▶ Task instructions: Taking only the lines of the data below from the line with "hfov_deg: 55.0" to the line with "tilt_deg: -85.5", ends included, write them out exactly and without pictures.

(Saved entries)
════
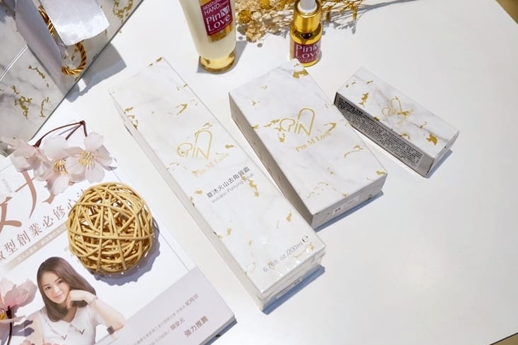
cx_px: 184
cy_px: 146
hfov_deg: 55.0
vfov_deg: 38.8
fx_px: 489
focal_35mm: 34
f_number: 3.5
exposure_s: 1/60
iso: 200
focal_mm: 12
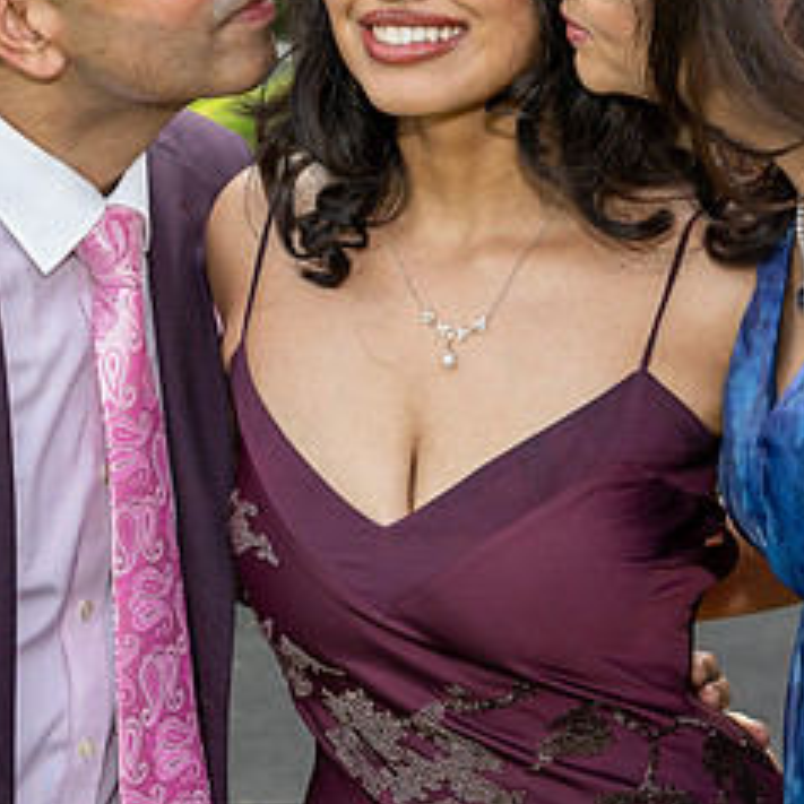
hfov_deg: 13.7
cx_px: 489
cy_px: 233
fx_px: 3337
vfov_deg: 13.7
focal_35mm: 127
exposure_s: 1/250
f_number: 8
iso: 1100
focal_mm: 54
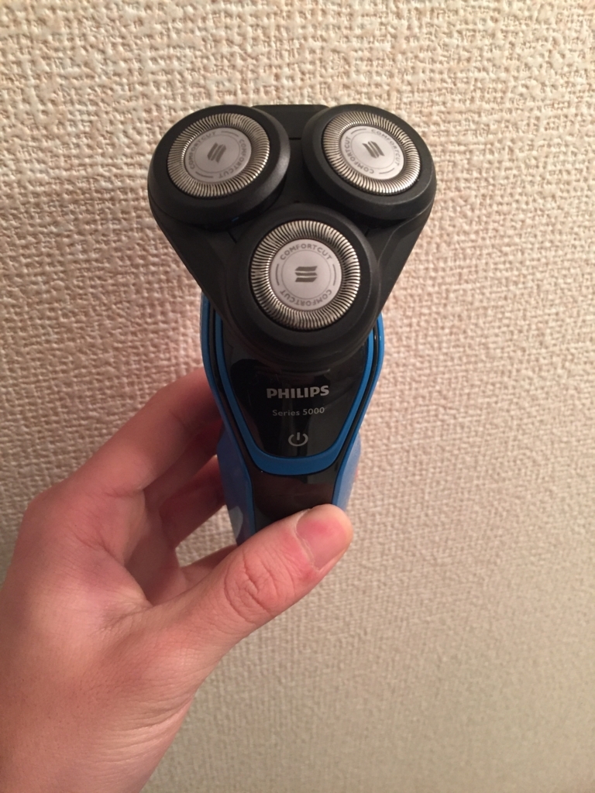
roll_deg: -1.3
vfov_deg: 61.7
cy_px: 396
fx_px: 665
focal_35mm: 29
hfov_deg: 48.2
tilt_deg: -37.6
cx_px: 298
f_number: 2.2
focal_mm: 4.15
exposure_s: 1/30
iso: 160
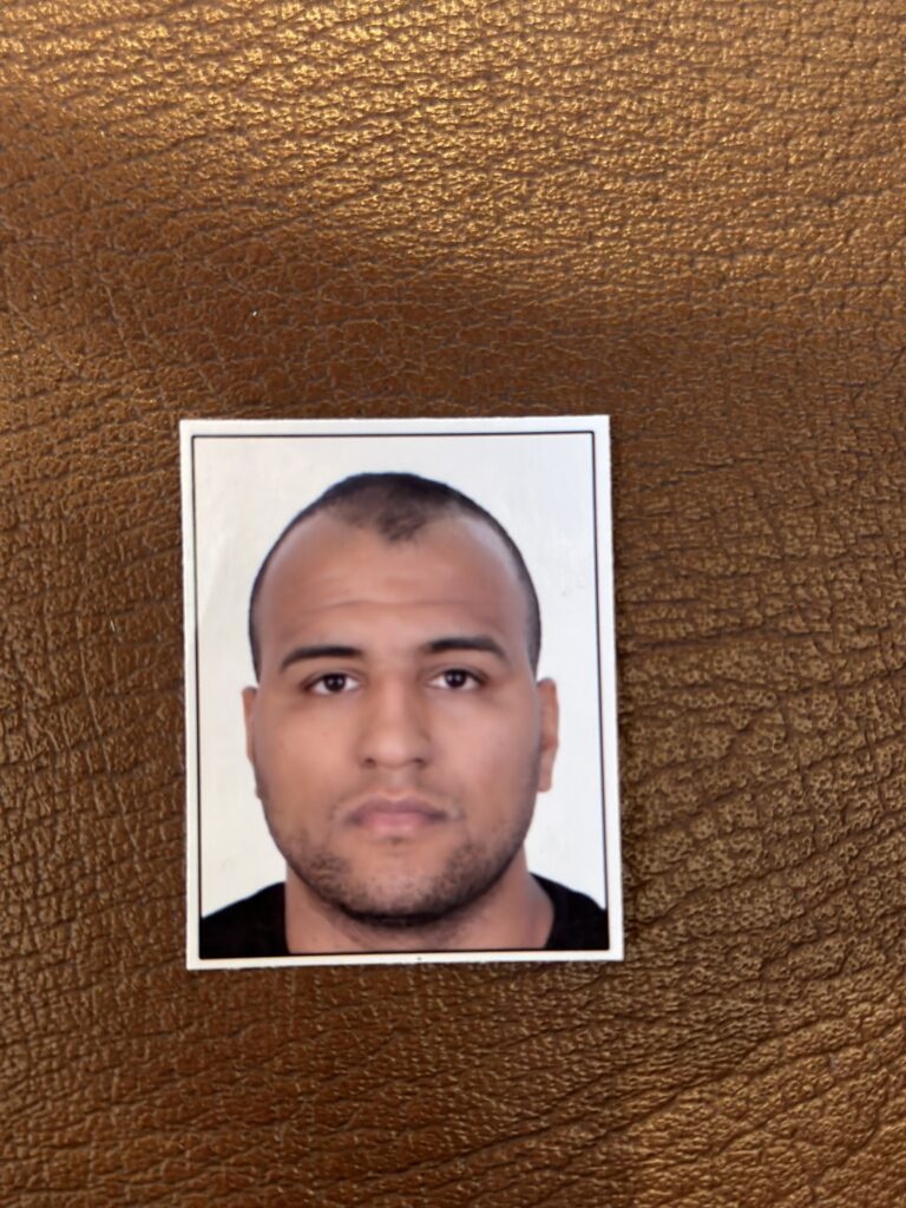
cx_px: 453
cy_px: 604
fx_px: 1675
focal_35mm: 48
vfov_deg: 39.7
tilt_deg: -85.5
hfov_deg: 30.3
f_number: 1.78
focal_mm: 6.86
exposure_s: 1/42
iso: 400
════
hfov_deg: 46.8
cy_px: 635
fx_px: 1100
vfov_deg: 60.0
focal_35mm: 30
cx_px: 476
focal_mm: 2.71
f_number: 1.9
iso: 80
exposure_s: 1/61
════
▶ Exercise response:
hfov_deg: 55.0
vfov_deg: 38.8
fx_px: 489
focal_35mm: 34
f_number: 3.5
exposure_s: 1/60
iso: 200
focal_mm: 12
hfov_deg: 13.7
cx_px: 489
cy_px: 233
fx_px: 3337
vfov_deg: 13.7
focal_35mm: 127
exposure_s: 1/250
f_number: 8
iso: 1100
focal_mm: 54
roll_deg: -1.3
vfov_deg: 61.7
cy_px: 396
fx_px: 665
focal_35mm: 29
hfov_deg: 48.2
tilt_deg: -37.6
cx_px: 298
f_number: 2.2
focal_mm: 4.15
exposure_s: 1/30
iso: 160
cx_px: 453
cy_px: 604
fx_px: 1675
focal_35mm: 48
vfov_deg: 39.7
tilt_deg: -85.5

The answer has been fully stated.